It is not preferential. At the and of the day just one member is elected, sometimes with only 50.1% approval from the voters. The preferences of the other 49.9% are ignored. The Senate is preferential because a cohort of voters is electing multiple members. The votes are tallied and handed out by preferences. Say there are five seats. Labor gets 60% and Liberals get 40%, so it’s 3 seats for Labor and 2 for the Liberals. Everyone’s preferences were considered.
The non-electorate seats in NZ work the same way, using a national tally to hand out those seats by preference.
Instant-runoff is just a way of having a bunch of first past the post elections in one go. “If this candidate was eliminated, who would you vote for? Okay, but if that candidate was eliminated, who would you vote for?”. That’s how non-instant runoff elections work too. Until eventually you’re left with two people standing and one has more overall support.
Zagorath@aussie.zone 8 months ago
Are you considering preferential with proportional? Preferential means you order your preferences. No more, no less. A proportional system (of which STV is a quasi-member, being somewhat proportional, but not quite as purely proportional as most other proportional systems) is one where people’s overall wishes are better taken into account, and the resulting parliament is a better representation of the will of voters.
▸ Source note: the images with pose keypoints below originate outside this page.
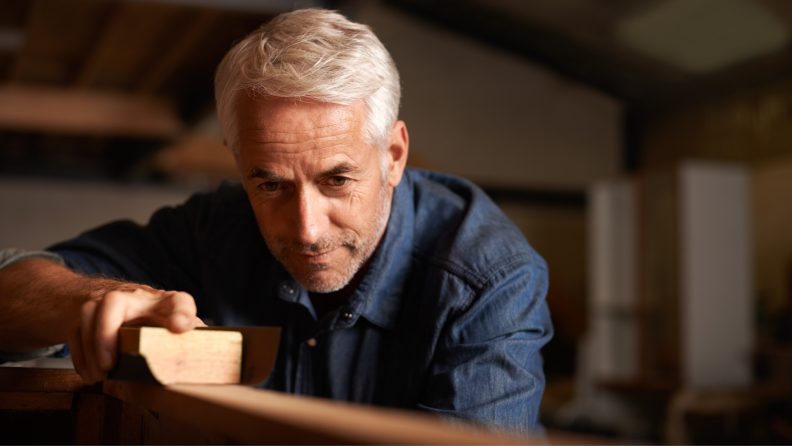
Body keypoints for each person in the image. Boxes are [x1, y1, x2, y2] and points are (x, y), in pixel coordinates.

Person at [0, 8, 552, 435]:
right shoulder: (216, 227)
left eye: (337, 179)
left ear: (394, 155)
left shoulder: (489, 280)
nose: (306, 228)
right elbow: (10, 288)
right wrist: (92, 301)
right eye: (270, 184)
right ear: (237, 161)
Eh, sort of. It’s a way of doing a runoff voting system all in one go. It’s like the system parliamentary parties use to choose their leader, where they do one vote, eliminate the last place candidate, and then do another vote, and repeat. It’s not really FPTP because the highest-scoring candidate in each round isn’t what’s relevant, the lowest-scoring is.
But I think we both understand how the elections work from a mechanical standpoint. You’re just not clear on the correct terminology to describe them.